- _EXERCISE REQUIREMENTS_: Reproduce every one of the records below word for word, leaving the pictures out.

**** INPUT RECORDS

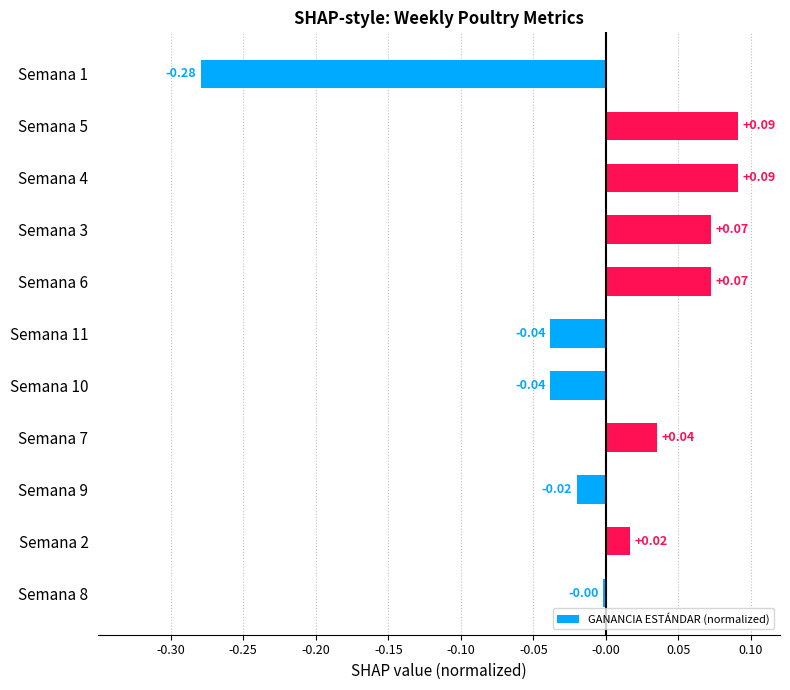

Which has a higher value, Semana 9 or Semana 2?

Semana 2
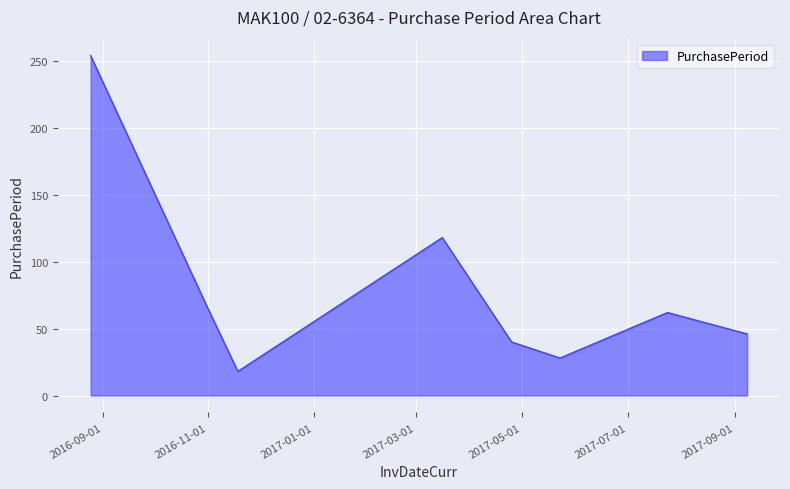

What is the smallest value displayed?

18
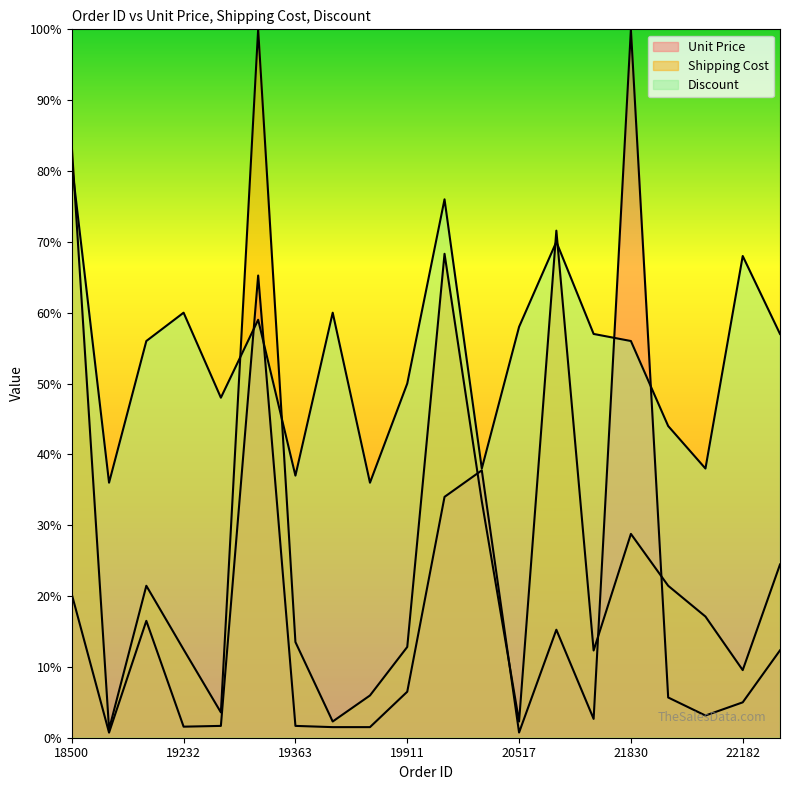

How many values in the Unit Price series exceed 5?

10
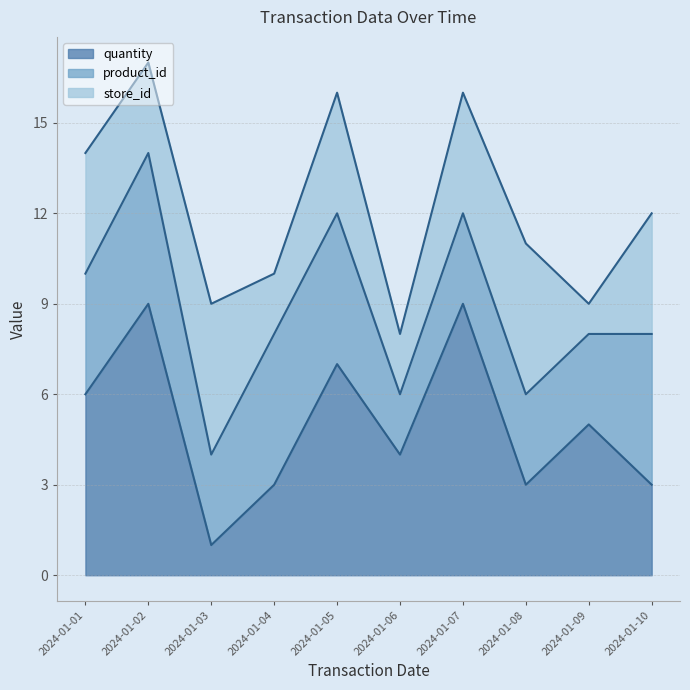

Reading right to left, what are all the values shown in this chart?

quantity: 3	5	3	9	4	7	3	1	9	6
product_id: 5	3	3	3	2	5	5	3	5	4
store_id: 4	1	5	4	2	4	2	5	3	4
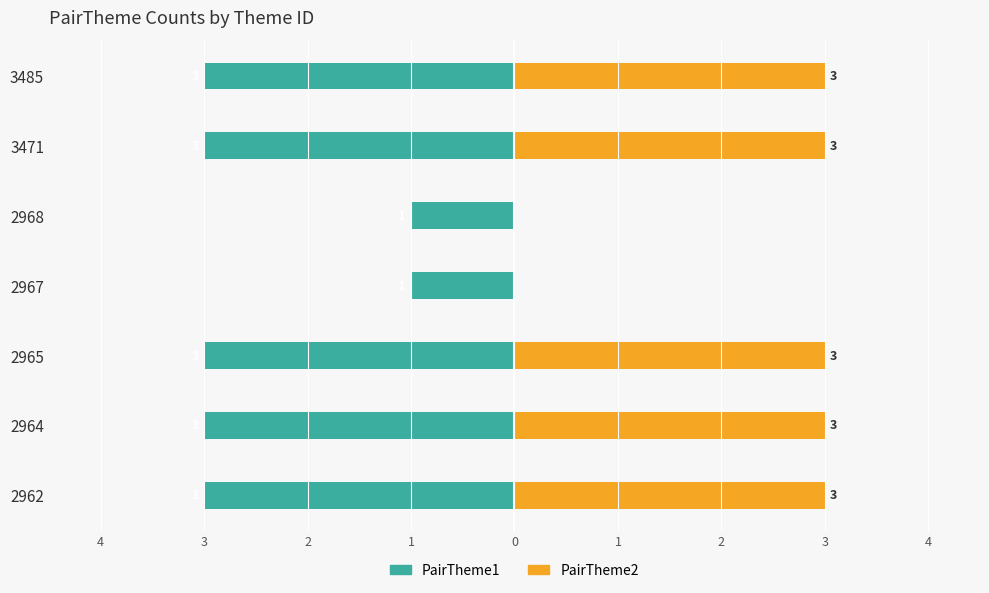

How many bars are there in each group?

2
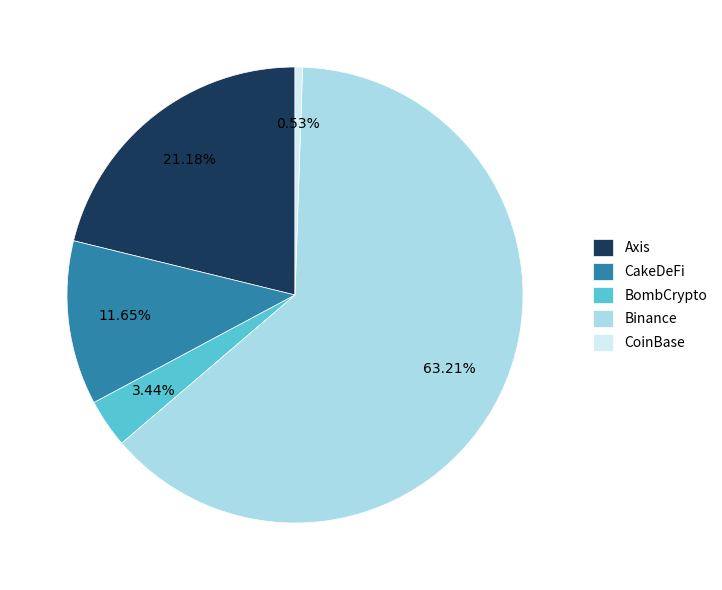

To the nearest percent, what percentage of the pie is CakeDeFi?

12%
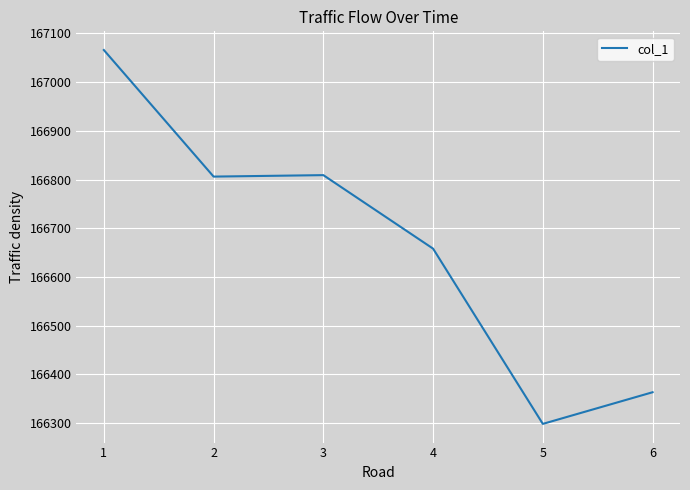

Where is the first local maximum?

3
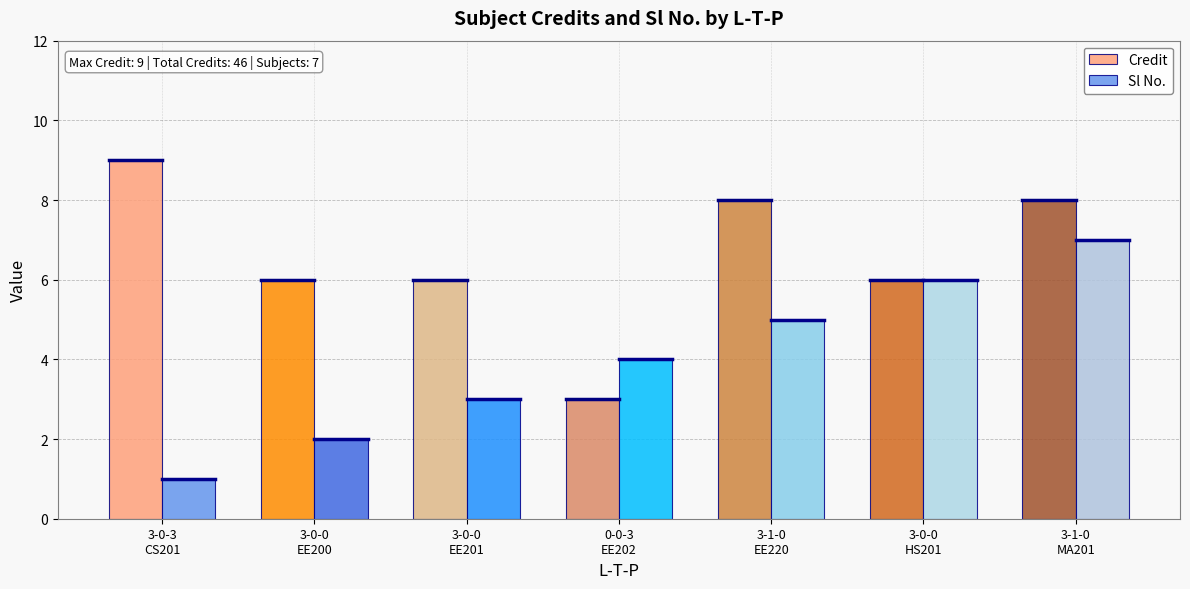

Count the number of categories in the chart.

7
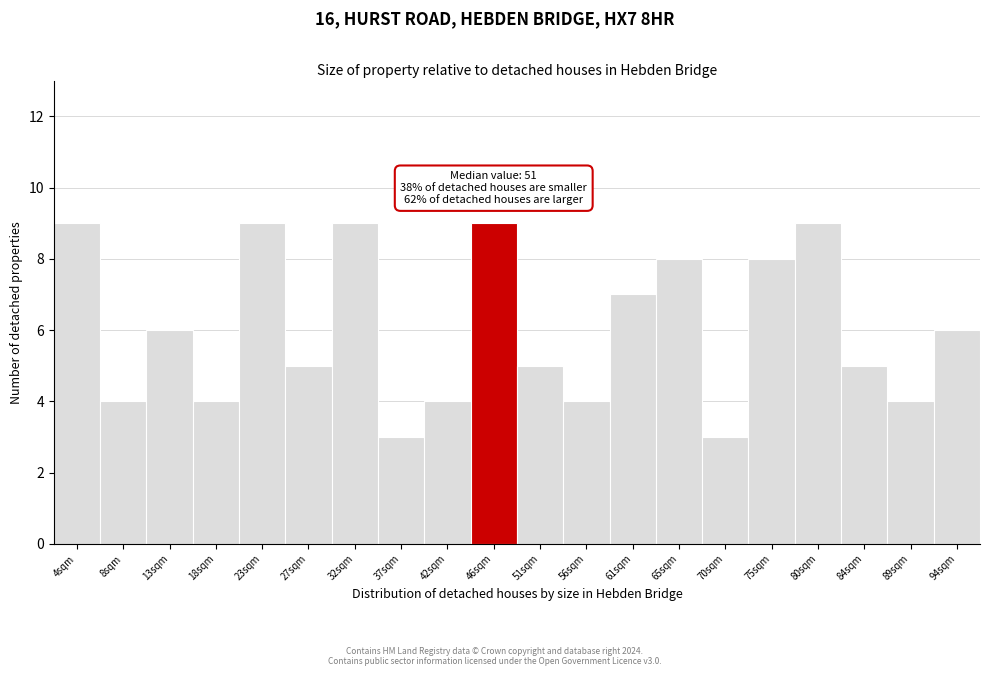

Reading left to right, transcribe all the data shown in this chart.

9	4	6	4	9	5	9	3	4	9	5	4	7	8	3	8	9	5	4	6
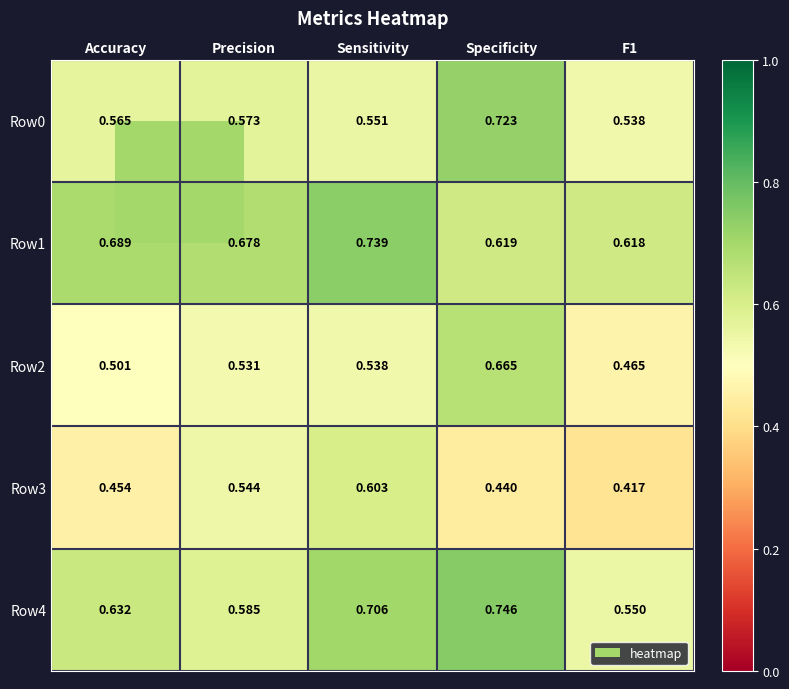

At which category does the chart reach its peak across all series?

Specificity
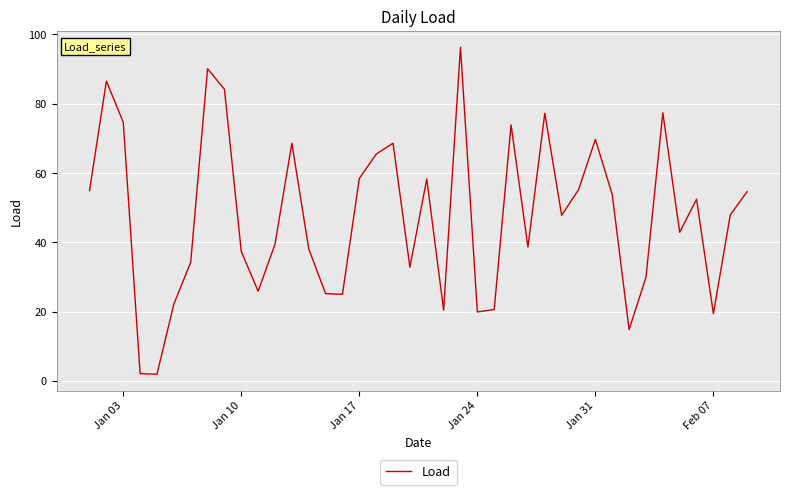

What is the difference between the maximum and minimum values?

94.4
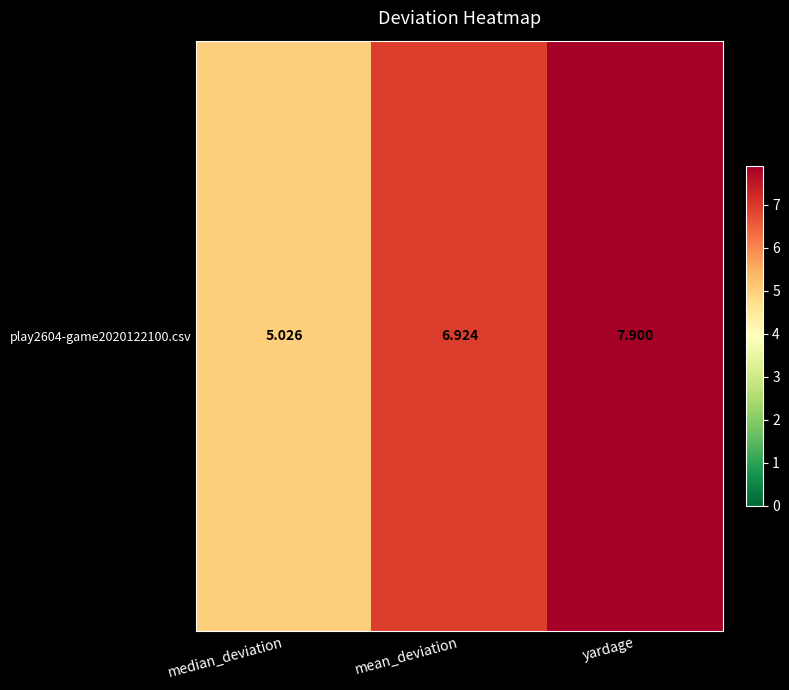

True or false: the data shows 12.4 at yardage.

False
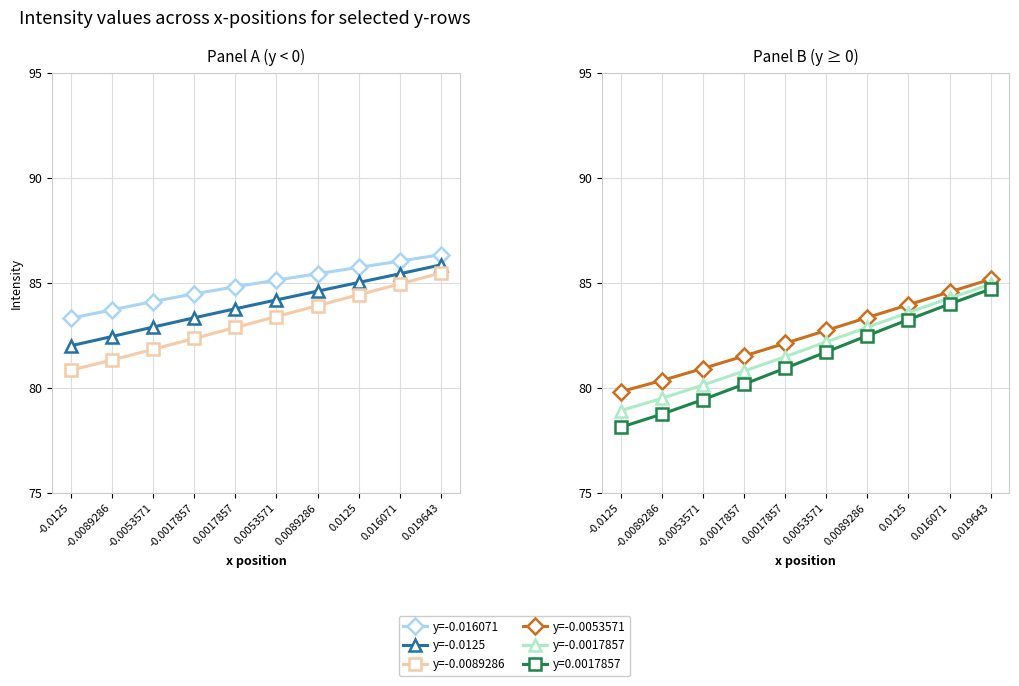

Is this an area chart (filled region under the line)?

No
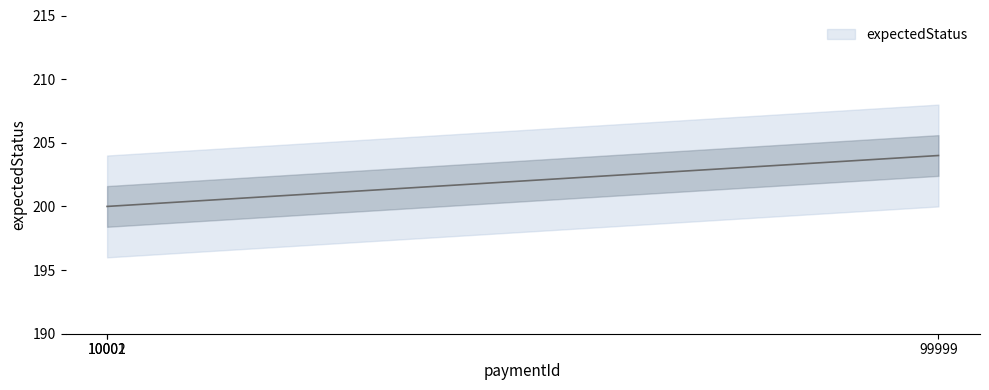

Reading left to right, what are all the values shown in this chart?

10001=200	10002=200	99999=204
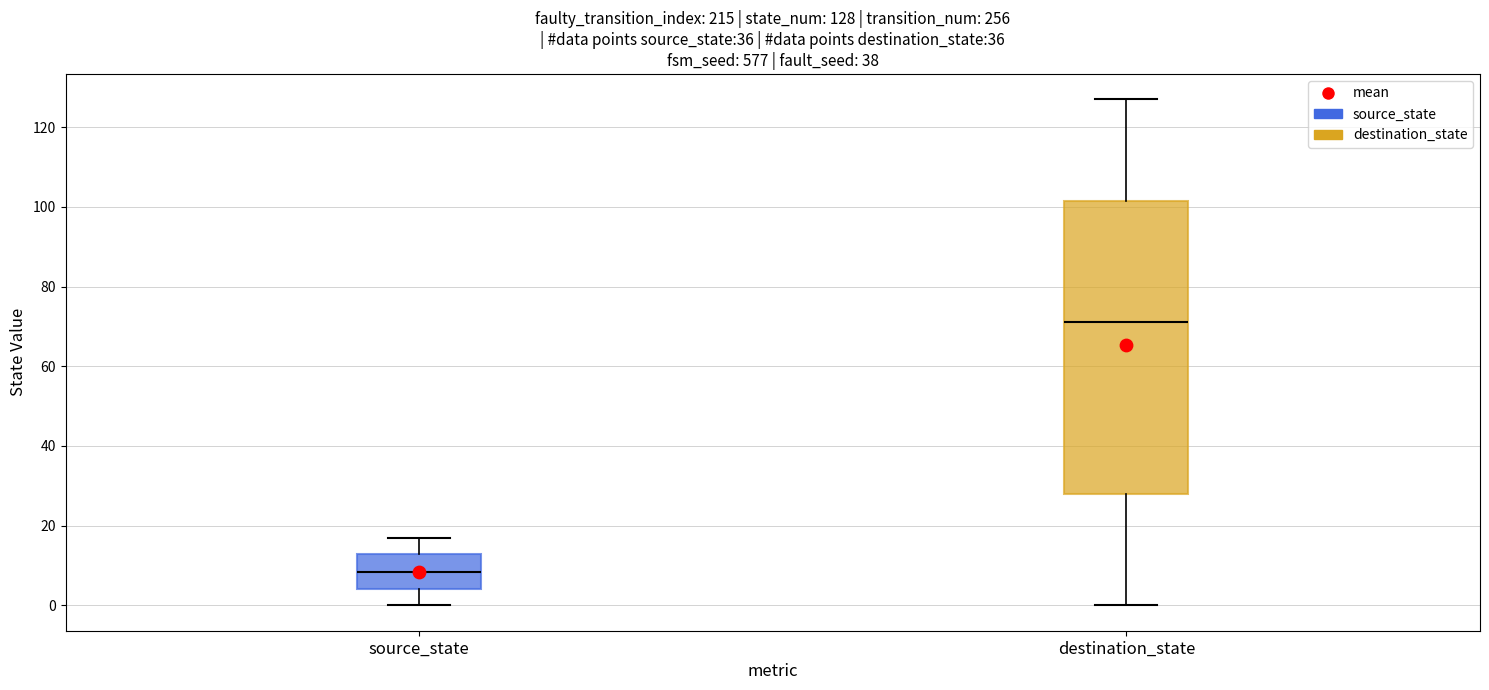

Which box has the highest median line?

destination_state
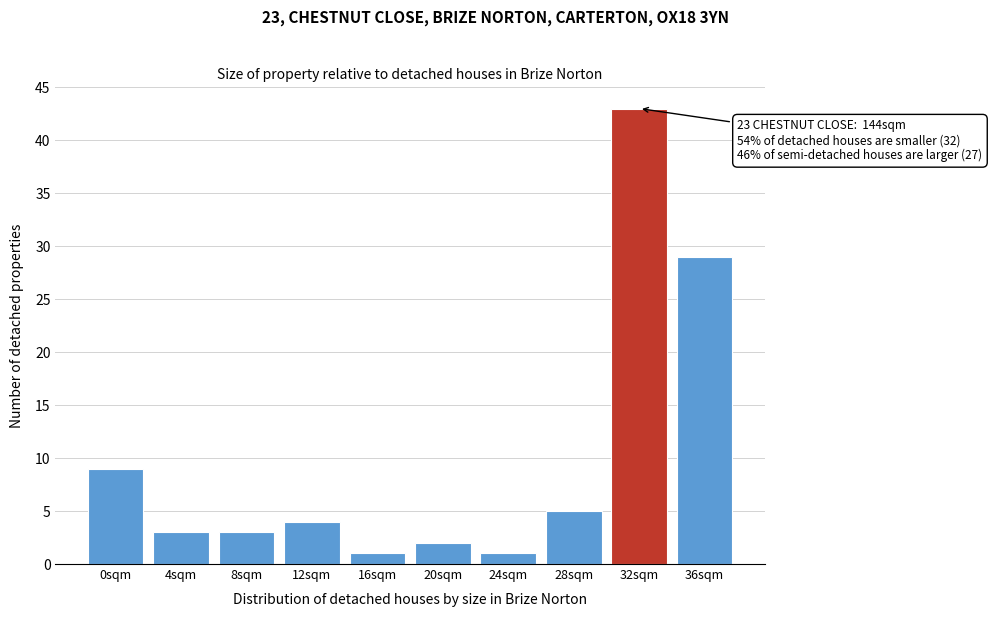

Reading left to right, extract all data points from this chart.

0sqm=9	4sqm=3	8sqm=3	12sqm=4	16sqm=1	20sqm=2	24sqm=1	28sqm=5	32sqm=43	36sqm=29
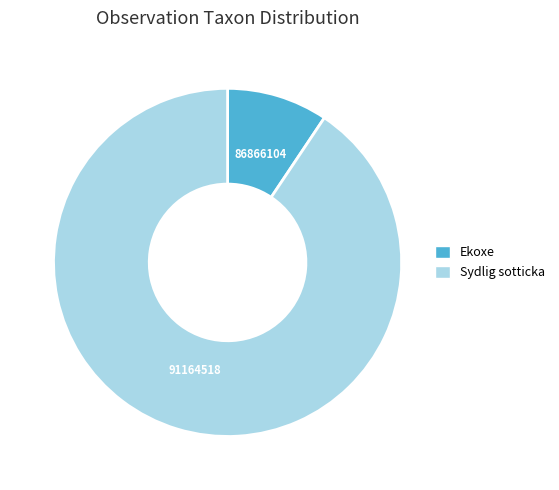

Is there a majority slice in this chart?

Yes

********

- _EXERCISE SOLUTION_:
Which has a higher value, Semana 9 or Semana 2?

Semana 2

What is the smallest value displayed?

18

How many values in the Unit Price series exceed 5?

10

Reading right to left, what are all the values shown in this chart?

quantity: 3	5	3	9	4	7	3	1	9	6
product_id: 5	3	3	3	2	5	5	3	5	4
store_id: 4	1	5	4	2	4	2	5	3	4

How many bars are there in each group?

2

To the nearest percent, what percentage of the pie is CakeDeFi?

12%

Where is the first local maximum?

3

Count the number of categories in the chart.

7

Reading left to right, transcribe all the data shown in this chart.

9	4	6	4	9	5	9	3	4	9	5	4	7	8	3	8	9	5	4	6

At which category does the chart reach its peak across all series?

Specificity

What is the difference between the maximum and minimum values?

94.4

True or false: the data shows 12.4 at yardage.

False

Is this an area chart (filled region under the line)?

No

Reading left to right, what are all the values shown in this chart?

10001=200	10002=200	99999=204

Which box has the highest median line?

destination_state

Reading left to right, extract all data points from this chart.

0sqm=9	4sqm=3	8sqm=3	12sqm=4	16sqm=1	20sqm=2	24sqm=1	28sqm=5	32sqm=43	36sqm=29

Is there a majority slice in this chart?

Yes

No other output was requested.